● **Teks Halaman**:

►

Cirri-ciri agama ini adalah tidak disampaian oleh rasul, umumnya tidak memiliki
kitab suci, konsep ketuhanannya animism, dinamisme, polyteisme, monoteisme,
nisbi (relative), kebenarannya tidak universal, ajarannya berubah-ubah, tumbuh berkembang
dalammasyarakat penganutnya.
E. Adat
Menurut
kamus umum bahasa indonesia adat mepunyai beberapa makna diataranya, adat
diartikan sebagai cara(kelakuan dsb) yang sudah menjadi kebiasaan. Yang kedua
adat diartikan sebagai wujud gagasan kebudayaan yang terdiri atas nilai-nilai
budaya, norma, hukum, dan aturan-aturan yang satu dengan yang lainnya berkaitan
menjadi satu sistem. Sedangkan berikutnya adat istiadat adalah tata kelakuan
yang kekal dan turun temurun dari generasi kegenerasi lain sebagai warisan
sehingga kuat integrasinya dengan pola-pola perilaku masyarakat( Kamus besar
bahasa indonesia, 1988:5,6).
Sinonim
dari istilah adat adalah tradisi, arti tradisi yang palig mendasar adalah
traditum yaitu sesuatu yang diteruskan(transmitted) dari masa lalu ke masa
sekarang, bisa berupa benda atau tindak laku sebagai unsur kebudayaan atau
berupa nilai, norma, harapan, dan cita-cita. Dalam hal ini tidak
dipermasalahkan berapa lama unsur-unsur tersebut dibawa dari satu generasi
kegenerasi berikutnya. Kriteria yang paling menentukan bagi konsepsi tradisi
itu adalah bahwa tradisi diciptakan melalui tindakan dan kelakuan orang-orang
melalui fikiran dan imaginasi orang-orang yang diteruskan dari satu generasi
kegenerasi berikutnya(Skils dalam Sayogyo,1985:90).
Sesuatu
yang diteruskan itu tidak harus sesuatu yang normatif. Kehadirannya dari masa
lalu tidak memerlukan bahwa ia harus diterima dan dihayati. Tradisi yang
diteruskan dari satu generasi kegenerasi berikutnya itu mencakup objek-objek
kebendaan, macam-macam kepercayaan, “images” mengenai orang –orang, atau
kejadian sosial, kebiasaan, dan adat lembaga sosial. Juga meliputi bangunan,
monumen, patung, lukisan,buku-buku,alat-alat dan mesin. Dalam kebiasaan dan
lembaga sosial yang terdiri dari serangkaian tindakan-tindakan tertentu
berpusat pada kelakuan berpola dalam kebudayaan, bagian yang ditranmisikan
adalah pola yang secara tidak langsung menyatakan berbagai tindakan dan
kepercayaan yang dibutuhkan serta yang mengatur atau melarang.

◄

● **Entri Tersimpan**:
►

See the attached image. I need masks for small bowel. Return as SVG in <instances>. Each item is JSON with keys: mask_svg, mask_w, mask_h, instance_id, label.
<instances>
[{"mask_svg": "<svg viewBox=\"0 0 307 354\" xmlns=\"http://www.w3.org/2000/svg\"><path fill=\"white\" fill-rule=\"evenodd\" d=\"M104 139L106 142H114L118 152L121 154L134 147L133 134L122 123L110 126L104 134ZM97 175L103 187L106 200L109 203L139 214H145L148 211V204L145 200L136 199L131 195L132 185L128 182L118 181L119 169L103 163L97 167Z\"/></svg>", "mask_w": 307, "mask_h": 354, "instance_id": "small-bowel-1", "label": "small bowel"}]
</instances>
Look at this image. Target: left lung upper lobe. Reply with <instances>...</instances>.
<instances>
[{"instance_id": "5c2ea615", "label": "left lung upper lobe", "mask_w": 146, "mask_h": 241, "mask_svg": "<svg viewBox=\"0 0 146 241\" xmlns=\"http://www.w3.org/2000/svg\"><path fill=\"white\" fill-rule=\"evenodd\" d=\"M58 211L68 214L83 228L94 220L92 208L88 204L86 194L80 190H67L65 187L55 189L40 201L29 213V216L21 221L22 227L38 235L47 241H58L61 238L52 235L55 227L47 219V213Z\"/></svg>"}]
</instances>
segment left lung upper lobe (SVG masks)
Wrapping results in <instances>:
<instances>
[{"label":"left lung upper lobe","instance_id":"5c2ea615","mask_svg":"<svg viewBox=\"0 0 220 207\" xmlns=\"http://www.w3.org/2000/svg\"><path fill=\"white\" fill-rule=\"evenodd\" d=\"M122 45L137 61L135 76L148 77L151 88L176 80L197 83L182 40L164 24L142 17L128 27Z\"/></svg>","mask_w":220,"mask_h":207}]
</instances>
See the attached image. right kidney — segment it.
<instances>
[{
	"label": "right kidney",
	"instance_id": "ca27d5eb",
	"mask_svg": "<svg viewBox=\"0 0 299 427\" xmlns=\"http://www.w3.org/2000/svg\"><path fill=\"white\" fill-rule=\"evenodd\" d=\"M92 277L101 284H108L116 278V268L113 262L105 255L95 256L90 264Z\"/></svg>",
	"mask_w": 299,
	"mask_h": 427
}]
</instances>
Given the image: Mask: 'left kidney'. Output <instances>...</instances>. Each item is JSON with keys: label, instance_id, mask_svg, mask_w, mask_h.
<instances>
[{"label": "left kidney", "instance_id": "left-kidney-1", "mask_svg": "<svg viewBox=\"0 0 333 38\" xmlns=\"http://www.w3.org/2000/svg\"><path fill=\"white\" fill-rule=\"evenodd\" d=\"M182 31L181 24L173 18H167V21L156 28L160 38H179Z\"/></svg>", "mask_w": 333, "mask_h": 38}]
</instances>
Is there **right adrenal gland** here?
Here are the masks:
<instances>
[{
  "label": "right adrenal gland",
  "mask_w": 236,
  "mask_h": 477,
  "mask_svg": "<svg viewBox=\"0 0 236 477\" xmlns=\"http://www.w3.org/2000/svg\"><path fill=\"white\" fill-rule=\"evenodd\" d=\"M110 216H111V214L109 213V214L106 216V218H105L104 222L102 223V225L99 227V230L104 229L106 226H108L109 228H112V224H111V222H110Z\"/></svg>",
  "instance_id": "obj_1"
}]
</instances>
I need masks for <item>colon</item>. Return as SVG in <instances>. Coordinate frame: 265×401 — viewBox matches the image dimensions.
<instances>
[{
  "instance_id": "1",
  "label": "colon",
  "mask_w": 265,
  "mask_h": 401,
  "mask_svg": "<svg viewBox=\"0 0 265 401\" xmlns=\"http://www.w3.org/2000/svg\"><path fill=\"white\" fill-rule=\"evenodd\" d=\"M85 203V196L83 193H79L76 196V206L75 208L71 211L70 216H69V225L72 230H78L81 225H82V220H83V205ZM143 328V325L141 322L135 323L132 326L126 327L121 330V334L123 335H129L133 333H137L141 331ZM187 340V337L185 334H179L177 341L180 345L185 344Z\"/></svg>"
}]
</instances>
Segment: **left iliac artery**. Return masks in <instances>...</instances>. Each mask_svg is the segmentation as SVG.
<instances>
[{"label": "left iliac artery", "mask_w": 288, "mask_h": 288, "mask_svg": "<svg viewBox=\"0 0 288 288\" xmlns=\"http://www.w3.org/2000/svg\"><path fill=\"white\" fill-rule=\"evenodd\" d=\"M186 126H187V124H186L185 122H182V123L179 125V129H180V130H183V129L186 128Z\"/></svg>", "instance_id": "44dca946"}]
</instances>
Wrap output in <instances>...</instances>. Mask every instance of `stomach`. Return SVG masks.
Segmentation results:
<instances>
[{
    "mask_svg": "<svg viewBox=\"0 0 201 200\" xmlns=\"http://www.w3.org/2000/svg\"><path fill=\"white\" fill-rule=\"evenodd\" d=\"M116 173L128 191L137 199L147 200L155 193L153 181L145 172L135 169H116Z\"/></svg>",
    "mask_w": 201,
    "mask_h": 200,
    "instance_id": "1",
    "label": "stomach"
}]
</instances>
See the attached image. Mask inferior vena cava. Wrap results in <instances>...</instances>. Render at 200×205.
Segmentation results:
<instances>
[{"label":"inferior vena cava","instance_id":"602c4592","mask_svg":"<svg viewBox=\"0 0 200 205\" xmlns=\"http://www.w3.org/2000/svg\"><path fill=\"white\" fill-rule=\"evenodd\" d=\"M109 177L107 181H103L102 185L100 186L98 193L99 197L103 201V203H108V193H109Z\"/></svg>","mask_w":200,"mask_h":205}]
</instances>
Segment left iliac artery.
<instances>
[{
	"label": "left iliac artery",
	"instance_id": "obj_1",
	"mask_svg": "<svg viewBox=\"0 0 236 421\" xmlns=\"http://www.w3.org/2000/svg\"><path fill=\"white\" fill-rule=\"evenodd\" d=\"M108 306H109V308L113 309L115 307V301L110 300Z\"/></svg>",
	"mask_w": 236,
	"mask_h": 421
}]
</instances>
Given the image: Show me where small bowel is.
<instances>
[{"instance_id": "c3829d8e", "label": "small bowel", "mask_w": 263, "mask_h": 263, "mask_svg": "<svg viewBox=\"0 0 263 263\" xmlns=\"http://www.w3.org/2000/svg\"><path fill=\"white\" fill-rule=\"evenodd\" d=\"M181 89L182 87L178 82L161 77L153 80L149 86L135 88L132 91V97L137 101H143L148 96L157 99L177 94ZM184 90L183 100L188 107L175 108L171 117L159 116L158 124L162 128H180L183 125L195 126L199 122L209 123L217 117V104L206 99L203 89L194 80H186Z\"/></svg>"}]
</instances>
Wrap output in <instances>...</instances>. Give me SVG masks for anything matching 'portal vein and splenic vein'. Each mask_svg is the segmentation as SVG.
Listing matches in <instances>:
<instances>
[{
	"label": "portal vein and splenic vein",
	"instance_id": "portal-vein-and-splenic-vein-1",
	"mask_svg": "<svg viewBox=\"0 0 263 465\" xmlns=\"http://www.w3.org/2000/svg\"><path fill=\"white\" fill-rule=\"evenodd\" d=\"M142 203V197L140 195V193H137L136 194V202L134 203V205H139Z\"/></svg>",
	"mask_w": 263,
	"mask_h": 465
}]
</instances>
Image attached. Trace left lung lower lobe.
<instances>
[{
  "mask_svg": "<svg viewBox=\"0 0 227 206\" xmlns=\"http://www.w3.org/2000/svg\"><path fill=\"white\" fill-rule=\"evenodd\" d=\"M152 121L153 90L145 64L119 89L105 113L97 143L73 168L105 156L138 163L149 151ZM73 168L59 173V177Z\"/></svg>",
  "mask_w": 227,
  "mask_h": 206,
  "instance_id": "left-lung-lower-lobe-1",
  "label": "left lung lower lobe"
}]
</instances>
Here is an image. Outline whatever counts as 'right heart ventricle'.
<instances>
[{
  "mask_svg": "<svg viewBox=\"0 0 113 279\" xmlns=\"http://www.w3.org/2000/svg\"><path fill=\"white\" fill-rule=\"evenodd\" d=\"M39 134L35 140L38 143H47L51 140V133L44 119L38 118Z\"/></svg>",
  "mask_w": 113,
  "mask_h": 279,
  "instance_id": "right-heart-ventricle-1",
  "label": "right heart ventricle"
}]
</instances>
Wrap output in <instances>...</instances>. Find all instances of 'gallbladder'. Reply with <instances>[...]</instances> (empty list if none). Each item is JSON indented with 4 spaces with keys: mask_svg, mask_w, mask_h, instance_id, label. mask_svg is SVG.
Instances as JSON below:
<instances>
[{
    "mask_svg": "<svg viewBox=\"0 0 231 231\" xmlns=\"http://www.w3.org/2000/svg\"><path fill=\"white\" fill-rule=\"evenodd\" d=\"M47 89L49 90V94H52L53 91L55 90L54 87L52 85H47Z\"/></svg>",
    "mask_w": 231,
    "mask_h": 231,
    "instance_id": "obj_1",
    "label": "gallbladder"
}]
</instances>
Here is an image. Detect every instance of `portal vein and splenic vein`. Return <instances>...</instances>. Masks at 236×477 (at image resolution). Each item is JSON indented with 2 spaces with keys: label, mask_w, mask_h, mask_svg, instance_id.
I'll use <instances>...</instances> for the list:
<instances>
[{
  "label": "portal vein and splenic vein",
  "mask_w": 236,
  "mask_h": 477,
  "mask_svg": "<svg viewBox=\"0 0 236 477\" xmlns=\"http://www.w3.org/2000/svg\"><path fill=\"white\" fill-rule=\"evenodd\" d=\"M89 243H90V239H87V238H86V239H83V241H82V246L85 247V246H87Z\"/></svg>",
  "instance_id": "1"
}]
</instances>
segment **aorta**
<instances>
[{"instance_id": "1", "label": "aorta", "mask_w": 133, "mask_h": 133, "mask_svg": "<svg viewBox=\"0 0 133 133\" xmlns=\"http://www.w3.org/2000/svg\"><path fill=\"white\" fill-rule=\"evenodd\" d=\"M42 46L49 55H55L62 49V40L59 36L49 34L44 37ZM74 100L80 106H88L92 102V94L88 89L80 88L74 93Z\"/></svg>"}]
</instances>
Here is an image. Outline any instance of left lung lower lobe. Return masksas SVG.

◄

● **Tugas Tertulis 1**:
Tentukan apakah setiap pernyataan berikut sesuai dengan teks tentang adat, lalu jawab ya atau tidak disertai kutipan persis kata-kata teks yang menentukan jawabannya. (a) Tradisi disebut sebagai sinonim dari istilah adat. (b) Lamanya unsur-unsur dibawa dari satu generasi ke generasi berikutnya dipersoalkan dalam konsep tradisi. (c) Sesuatu yang diteruskan harus bersifat normatif.
● **Tugas Tertulis 2**:
Cetak persis bagian teks tentang adat mulai dari kata "Cirri-ciri agama ini" sampai dengan dan termasuk kata "bahasa indonesia, 1988:5,6).".

● **Jawaban Lengkap 1**:
(a) Ya: "Sinonim dari istilah adat adalah tradisi"
(b) Tidak: "Dalam hal ini tidak dipermasalahkan berapa lama unsur-unsur tersebut dibawa dari satu generasi kegenerasi berikutnya"
(c) Tidak: "Sesuatu yang diteruskan itu tidak harus sesuatu yang normatif"

● **Jawaban Lengkap 2**:
Cirri-ciri agama ini adalah tidak disampaian oleh rasul, umumnya tidak memiliki
kitab suci, konsep ketuhanannya animism, dinamisme, polyteisme, monoteisme,
nisbi (relative), kebenarannya tidak universal, ajarannya berubah-ubah, tumbuh berkembang
dalammasyarakat penganutnya.
E. Adat
Menurut
kamus umum bahasa indonesia adat mepunyai beberapa makna diataranya, adat
diartikan sebagai cara(kelakuan dsb) yang sudah menjadi kebiasaan. Yang kedua
adat diartikan sebagai wujud gagasan kebudayaan yang terdiri atas nilai-nilai
budaya, norma, hukum, dan aturan-aturan yang satu dengan yang lainnya berkaitan
menjadi satu sistem. Sedangkan berikutnya adat istiadat adalah tata kelakuan
yang kekal dan turun temurun dari generasi kegenerasi lain sebagai warisan
sehingga kuat integrasinya dengan pola-pola perilaku masyarakat( Kamus besar
bahasa indonesia, 1988:5,6).